# Wishing a Happy Birthday to Mark (Gr3iz)!



## cwwozniak

One of our trusted advisors and spam fighters has turned another year older.


----------



## Gr3iz

Thanks pal! I owe you one! ;-)


----------



## Macboatmaster

Mark
Very best wishes
Happy Birthday


----------



## Cookiegal

Happy Birthday and best wishes to you Mark!


----------



## TechGuy

Wow, Happy Birthday, Mark! I would have sung Happy Birthday to you yesterday if I had realized.


----------



## Cookiegal

TechGuy said:


> I would have sung Happy Birthday to you yesterday if I had realized


Looks like yesterday was his lucky day!


----------



## valis

Dude....congrats on enforcing the Old Fart mentality! Have a great day and a virtual marg on me....better yet, have 2 and put it on Mikes tab....

Seriously...have a great day my friend.


----------



## Gr3iz

Thank you, my friends!
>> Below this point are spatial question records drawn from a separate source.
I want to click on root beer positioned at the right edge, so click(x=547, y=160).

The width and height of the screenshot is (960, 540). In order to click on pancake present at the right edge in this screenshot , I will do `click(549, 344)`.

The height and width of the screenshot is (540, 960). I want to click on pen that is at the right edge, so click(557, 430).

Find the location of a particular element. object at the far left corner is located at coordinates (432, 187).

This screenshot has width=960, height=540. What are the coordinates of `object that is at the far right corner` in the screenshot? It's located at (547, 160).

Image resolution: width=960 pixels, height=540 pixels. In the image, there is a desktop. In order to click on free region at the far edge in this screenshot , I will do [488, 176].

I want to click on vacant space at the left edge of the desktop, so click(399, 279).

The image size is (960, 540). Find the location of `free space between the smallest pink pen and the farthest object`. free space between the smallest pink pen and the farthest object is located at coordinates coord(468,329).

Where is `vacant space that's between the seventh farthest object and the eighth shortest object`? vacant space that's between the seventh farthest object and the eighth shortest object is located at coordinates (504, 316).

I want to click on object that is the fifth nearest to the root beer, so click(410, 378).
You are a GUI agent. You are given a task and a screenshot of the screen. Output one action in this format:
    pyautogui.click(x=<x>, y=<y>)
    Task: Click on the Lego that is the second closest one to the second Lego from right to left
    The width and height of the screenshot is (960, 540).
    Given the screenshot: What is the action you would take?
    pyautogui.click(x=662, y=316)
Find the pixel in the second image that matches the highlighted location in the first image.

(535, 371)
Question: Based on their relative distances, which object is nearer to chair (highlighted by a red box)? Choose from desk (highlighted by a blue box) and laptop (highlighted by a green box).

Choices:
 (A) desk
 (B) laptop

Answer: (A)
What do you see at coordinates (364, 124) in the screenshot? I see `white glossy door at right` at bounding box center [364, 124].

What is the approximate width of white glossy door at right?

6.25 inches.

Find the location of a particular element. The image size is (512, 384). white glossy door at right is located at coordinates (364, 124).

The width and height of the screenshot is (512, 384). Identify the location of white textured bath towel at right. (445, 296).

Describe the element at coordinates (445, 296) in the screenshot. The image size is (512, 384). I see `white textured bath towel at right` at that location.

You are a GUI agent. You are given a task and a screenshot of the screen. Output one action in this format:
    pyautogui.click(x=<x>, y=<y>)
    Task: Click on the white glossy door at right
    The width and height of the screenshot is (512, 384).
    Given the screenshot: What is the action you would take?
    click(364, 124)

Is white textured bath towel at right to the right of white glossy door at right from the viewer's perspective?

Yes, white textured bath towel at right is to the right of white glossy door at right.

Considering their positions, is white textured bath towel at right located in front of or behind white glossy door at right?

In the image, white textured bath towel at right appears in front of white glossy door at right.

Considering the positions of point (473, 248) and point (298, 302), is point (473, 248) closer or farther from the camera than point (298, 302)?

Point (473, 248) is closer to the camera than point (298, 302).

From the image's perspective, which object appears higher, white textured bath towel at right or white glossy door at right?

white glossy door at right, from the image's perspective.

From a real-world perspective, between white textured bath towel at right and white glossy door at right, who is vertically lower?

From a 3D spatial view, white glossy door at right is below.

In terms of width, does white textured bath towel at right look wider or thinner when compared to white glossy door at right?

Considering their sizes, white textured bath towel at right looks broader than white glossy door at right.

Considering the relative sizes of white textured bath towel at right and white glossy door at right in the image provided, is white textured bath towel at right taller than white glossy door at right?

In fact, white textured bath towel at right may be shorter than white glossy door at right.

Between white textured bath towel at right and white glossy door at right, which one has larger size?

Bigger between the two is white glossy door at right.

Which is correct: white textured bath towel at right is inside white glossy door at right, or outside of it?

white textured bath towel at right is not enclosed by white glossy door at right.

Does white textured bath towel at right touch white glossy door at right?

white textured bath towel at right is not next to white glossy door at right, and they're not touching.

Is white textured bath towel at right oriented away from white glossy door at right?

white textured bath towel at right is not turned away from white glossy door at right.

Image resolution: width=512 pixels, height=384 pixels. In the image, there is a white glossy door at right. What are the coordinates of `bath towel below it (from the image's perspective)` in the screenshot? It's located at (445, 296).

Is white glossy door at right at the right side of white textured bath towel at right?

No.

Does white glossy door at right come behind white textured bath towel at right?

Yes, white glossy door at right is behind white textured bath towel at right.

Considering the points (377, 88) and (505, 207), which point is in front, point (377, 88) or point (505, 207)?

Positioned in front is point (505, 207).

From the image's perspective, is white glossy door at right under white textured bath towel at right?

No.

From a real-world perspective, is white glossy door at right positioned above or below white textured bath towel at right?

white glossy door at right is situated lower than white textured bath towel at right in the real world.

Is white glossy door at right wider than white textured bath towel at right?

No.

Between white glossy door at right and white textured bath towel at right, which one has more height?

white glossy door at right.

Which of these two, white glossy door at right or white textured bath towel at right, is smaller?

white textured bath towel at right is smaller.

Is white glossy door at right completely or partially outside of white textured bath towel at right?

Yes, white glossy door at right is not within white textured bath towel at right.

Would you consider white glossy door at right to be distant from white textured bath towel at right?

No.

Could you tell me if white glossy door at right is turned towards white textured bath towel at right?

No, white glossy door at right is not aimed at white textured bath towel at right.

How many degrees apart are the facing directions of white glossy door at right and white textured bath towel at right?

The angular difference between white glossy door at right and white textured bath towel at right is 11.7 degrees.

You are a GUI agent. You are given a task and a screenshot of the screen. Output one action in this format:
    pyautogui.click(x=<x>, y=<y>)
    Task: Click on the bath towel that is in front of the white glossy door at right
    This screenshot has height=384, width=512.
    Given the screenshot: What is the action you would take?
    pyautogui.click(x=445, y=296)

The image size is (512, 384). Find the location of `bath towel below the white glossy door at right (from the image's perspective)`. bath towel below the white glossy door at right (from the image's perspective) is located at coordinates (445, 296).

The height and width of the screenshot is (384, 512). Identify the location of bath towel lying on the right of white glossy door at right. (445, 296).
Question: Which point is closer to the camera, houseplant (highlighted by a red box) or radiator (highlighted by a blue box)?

Your wishes are all appreciated. As is Mike's not singing! ;-)


----------



## valis

Gr3iz said:


> Thank you, my friends! Your wishes are all appreciated. As is Mike's not singing! ;-)


Lol!!!!


----------



## Johnny b

Happy Birthday


----------



## Gr3iz

Thank you, Johnny B. Good! ;-)


----------



## PeterOz

That is going to be one big cake to hold so many candles
Enjoy it whilst you still remember what birthdays are


----------



## Gr3iz

Thanks, Peter. I think ... ;-)


----------



## RT

One of the few times I'm not too terribly late in a birthday thread...
Mark, seriously I thought your birthday happened sometime LAST year! 
I did see this while driving past your house 







Cheers buddy


----------



## Gr3iz

Thanks pal! Why dincha stop in? We coulda shared a few lies, and other things ... ;-)


----------



## DR.M

Happy Birthday to you, and many happy returns! 🎂🍾


----------



## Gr3iz

Thanks Panos!


----------



## HOBOcs

How could I miss this one?!
Happy Birthday Mark!!

A much belated greeting


----------



## Gr3iz

Thanks Jim!


----------



## 2twenty2

@Gr3iz

Oops another birthday I missed

A belated Happy Birthday!
🎂 🍺🍻🥂🍷🍾🎊🎉🎈


----------



## Gr3iz

That's OK, knuck. Thanks!


----------